15時開演 いずみホール
鈴木優人マエストロ/関西フィルがベートーヴェン没後200年となる2027年に向けて、年3回×3年でベートーヴェンの交響曲全9曲を演奏するプロジェクト。今回はその初回でした。
今年度の3回は、交響曲1~3番とピアノ協奏曲1~3番をそれぞれ順番通りに組み合わせ、冒頭に序曲を置いたプログラム。ピアノ協奏曲で使用されるのはベートーヴェン当時のフォルテピアノで、これが目当てで3回セット券を購入しました。
いずれの回も冒頭には序曲が置かれており、この日は「レオノーレ」第3番。この序曲は歌劇「フィデリオ」の第2幕フィナーレの前に習慣として演奏されることが多くあり、これはマーラーが始めたとのこと。それを知って聴くと、オペラでの暗い監獄の情景などが浮かんできます。救出のファンファーレ、トランペットはバルコニーでの演奏。異音混じりでやや残念、でも演出として楽しめました。
さて、お楽しみのピアノ協奏曲。
ピアノは開演前から舞台中央に置かれていたのですが、その小ささにまず驚き。この日使用されたのは、作曲当時の「シュタイン」をもとにドイツのノイペルト社が1989年に製作したフォルテピアノ。側板も屋根も材が薄く、5本ある脚は華奢。と、演奏が始まると、そのチェンバロのような軽やかな響きにも驚いてしまいました。
私がこれまでに聴いたフォルテピアノは、殆どがショパン時代のプレイエルだったのですが、それとはかなり隔たりがあり、それらとこれとを「フォルテピアノ」でまとめてしまっていいのか?とすら感じました。
それにしても、上原さんの演奏が素晴らしい。細かで確かな粒立ちは楽器の音色とも相俟って極上。モダンピアノほどのダイナミックレンジはないものの、マエストロの機微を得た指揮で、生き生きとしたベートーヴェンを堪能できました。
ピアノはまさにベートーヴェンの時代に進化していった楽器なので、この先シリーズの進行に合わせて、その時代のフォルテピアノで聴かせていただけると嬉しい。期待しています。
休憩後は交響曲第一番。
この作品は、ベートーヴェンが30歳になる年に初演されているのですが、既に「ベートーヴェン」。その後の交響曲の断片のような旋律や音型があちこちに散らばっているのです。運命、田園、七番、第九——あ、ここにも、ここにも!といった感じ。それらを発見するのも楽しかったのですが、何より演奏が素晴らしかった。

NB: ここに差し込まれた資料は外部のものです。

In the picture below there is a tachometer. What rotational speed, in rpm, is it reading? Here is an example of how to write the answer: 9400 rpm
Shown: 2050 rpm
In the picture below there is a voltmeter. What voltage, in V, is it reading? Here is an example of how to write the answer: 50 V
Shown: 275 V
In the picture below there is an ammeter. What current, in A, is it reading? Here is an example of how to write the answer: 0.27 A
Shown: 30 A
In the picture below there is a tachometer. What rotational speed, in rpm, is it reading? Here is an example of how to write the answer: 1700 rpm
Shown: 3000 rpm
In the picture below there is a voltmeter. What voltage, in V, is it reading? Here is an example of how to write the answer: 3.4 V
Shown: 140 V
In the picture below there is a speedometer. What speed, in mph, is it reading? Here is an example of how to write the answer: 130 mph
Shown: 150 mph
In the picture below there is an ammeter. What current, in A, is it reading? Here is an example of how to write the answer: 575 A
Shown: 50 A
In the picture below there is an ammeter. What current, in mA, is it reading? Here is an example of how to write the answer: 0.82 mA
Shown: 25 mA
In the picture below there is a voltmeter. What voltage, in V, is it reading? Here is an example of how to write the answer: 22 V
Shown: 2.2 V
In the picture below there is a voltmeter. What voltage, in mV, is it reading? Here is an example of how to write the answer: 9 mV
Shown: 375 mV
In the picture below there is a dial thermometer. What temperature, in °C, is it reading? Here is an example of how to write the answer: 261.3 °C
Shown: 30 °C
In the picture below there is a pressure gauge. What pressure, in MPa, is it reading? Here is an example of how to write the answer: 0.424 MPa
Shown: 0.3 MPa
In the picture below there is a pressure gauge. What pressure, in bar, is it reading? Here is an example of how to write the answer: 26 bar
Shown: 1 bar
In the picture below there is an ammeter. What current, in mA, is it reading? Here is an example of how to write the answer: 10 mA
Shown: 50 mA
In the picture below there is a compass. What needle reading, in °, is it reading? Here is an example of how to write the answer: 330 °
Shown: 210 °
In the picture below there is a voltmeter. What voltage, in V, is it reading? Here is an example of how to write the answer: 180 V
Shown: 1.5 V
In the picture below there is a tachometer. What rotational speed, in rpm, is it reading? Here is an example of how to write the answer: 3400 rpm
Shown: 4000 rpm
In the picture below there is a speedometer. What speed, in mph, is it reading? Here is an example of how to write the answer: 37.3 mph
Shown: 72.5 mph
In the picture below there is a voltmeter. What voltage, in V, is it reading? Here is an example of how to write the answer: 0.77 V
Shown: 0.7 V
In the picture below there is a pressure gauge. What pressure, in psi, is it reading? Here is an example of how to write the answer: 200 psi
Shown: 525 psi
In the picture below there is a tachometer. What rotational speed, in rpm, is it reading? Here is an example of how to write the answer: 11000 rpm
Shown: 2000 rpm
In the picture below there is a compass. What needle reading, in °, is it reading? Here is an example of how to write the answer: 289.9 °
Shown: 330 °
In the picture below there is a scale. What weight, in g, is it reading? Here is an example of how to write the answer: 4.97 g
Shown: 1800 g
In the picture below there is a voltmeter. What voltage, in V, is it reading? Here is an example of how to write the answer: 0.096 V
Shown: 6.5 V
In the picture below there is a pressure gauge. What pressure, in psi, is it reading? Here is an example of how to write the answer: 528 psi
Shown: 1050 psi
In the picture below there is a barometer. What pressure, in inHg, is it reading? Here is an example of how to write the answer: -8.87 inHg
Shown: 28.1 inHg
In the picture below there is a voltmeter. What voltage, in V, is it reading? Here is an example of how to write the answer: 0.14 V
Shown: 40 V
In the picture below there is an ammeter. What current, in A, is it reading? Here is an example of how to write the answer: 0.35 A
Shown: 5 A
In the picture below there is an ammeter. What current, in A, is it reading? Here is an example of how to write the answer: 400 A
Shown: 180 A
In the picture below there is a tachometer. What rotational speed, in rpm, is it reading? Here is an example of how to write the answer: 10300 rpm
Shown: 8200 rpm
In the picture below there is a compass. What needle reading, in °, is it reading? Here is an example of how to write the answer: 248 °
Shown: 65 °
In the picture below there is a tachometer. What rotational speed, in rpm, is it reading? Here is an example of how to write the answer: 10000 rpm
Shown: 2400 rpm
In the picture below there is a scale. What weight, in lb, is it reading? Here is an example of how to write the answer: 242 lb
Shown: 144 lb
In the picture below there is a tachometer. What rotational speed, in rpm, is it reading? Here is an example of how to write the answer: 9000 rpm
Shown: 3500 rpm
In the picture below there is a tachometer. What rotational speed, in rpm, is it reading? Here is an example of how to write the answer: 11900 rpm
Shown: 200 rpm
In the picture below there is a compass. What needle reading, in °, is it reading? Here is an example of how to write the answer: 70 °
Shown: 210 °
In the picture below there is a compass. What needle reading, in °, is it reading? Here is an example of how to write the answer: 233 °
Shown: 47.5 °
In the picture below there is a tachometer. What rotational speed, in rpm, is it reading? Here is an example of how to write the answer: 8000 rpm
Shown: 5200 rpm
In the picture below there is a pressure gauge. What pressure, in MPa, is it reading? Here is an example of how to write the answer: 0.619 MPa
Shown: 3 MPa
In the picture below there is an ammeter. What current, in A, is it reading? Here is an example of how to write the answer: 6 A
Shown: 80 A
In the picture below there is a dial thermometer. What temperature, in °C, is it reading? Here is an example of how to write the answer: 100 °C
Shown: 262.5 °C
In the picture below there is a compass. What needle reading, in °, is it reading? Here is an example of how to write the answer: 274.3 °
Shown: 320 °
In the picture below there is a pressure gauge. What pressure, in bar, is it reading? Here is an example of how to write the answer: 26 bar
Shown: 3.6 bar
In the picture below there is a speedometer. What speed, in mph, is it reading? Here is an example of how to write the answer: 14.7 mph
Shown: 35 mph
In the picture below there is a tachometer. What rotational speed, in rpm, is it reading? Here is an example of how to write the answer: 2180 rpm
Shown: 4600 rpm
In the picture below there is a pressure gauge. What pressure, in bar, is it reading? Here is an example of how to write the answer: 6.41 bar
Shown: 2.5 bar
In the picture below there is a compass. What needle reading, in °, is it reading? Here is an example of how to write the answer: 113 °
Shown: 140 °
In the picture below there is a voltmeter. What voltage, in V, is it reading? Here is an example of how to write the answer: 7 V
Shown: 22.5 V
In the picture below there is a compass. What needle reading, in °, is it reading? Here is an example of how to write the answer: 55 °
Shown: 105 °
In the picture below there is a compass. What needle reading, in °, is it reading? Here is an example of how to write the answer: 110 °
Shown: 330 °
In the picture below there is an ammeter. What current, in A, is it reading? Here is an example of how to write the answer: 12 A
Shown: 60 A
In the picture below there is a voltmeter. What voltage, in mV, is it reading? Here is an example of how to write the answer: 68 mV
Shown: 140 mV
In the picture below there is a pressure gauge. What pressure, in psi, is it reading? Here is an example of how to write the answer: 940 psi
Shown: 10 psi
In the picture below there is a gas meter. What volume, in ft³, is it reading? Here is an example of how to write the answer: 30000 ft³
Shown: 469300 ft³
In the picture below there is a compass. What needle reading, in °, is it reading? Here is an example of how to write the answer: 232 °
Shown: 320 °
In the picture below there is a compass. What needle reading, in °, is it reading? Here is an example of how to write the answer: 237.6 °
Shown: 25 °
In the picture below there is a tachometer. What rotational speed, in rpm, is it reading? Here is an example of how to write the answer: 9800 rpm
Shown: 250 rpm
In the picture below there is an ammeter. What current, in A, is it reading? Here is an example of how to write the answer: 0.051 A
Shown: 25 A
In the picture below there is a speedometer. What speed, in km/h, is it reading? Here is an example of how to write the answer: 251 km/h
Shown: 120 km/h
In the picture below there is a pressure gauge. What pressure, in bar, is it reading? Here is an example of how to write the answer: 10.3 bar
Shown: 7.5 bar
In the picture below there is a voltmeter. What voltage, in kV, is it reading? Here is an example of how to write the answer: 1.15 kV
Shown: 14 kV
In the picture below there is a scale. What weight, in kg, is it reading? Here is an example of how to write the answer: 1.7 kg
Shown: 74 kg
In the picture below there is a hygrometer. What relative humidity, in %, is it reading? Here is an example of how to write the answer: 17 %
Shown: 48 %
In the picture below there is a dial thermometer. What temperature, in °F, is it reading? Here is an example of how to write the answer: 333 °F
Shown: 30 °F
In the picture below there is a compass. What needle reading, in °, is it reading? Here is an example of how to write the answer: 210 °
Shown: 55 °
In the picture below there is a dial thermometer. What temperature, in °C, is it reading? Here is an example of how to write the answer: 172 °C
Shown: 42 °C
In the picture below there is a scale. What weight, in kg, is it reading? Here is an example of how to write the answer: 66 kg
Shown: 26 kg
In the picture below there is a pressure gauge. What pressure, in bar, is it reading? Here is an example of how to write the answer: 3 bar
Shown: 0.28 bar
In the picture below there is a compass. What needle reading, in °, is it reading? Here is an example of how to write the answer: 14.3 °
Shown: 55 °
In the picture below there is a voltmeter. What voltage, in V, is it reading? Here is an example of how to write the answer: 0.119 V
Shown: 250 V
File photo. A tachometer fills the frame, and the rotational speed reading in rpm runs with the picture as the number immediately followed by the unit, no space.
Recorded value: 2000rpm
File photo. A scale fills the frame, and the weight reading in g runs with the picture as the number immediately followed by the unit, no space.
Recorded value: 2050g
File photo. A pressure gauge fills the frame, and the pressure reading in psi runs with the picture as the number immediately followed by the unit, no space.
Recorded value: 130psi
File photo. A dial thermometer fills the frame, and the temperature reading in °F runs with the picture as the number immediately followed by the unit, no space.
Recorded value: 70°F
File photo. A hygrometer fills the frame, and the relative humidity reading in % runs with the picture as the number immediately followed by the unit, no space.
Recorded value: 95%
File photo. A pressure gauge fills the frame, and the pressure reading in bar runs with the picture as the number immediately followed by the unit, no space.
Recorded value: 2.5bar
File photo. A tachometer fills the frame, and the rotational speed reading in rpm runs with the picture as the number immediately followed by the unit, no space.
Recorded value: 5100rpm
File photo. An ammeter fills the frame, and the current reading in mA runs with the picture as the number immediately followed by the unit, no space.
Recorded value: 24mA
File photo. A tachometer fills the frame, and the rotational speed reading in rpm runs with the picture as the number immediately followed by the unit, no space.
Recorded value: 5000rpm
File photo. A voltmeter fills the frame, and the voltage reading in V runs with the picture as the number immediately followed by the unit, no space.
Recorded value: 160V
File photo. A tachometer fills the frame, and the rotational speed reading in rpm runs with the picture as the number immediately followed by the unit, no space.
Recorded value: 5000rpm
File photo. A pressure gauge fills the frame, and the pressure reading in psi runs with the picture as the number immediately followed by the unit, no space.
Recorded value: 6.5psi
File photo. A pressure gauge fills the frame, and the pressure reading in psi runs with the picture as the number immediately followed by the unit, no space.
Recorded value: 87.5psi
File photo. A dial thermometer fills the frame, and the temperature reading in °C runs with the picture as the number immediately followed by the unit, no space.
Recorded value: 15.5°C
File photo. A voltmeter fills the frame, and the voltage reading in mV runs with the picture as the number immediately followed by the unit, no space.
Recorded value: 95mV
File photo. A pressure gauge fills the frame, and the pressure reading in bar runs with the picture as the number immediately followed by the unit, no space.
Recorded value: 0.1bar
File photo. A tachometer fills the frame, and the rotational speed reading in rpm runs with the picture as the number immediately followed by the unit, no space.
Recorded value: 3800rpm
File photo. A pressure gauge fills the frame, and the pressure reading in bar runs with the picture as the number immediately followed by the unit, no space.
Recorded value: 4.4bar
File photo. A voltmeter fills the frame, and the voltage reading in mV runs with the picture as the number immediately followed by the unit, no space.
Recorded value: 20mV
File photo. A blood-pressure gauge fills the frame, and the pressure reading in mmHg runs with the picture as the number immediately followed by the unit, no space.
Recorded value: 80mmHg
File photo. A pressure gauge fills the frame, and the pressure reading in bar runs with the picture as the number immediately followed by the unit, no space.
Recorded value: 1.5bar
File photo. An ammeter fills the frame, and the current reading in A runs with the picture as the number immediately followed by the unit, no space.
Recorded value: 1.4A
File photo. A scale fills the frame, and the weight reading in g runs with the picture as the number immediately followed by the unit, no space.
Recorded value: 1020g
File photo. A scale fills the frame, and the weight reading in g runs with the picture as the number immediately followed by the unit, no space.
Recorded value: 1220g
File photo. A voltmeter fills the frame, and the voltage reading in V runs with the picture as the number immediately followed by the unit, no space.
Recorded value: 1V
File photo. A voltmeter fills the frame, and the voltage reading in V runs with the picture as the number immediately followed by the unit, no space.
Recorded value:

こう言ってしまっては卓袱台返しのようですが、前半の協奏曲で、フォルテピアノの音量に合わせて抑制していたものが解き放たれたかのようで、オケが存分に鳴っており、胸のすくような思いがしました(と、ここにきて、モダンオーケストラとフォルテピアノを組み合わせるのは、少々無理があるのでは?と感じたりも‥)。
特に2楽章のフーガ。対向配置の2ndヴァイオリンから始まる主題が反時計回りに重なる様は、視覚的にも楽しめるものでしたが、その丁寧に紡がれ、重なってゆく音楽のなんと清明で美しいこと。関フィルでこのような室内楽的な音楽を聴くのは初めてのことで、その新鮮さとともに、マエストロの手腕を感じました。センチュリーが飯森マエストロでハイドンに取り組んでいたのと同様の試みであるようにも思え、関フィルが鈴木優人マエストロを迎えたのは大正解、今後も楽しみに聴いていきたいと思いながら会場を後にしました。
◇ソリストアンコール
ベートーヴェン:ピアノソナタ第23番「熱情」より第3楽章
◇座席
いつものP列下手側
◇その他
この日は著名ピアニストの関西公演が多く——分身4体欲しいところでした。
以下、自宅から近い順
ミハイル・プレトニョフ(リサイタル@兵庫芸文)
鈴木愛美(センチュリー響@豊中文芸)
務川慧悟(Vn,Claトリオ@京都アルティ)
小林愛実(リサイタル@びわ湖)
せめてどれか一つはバラけて欲しかったです‥。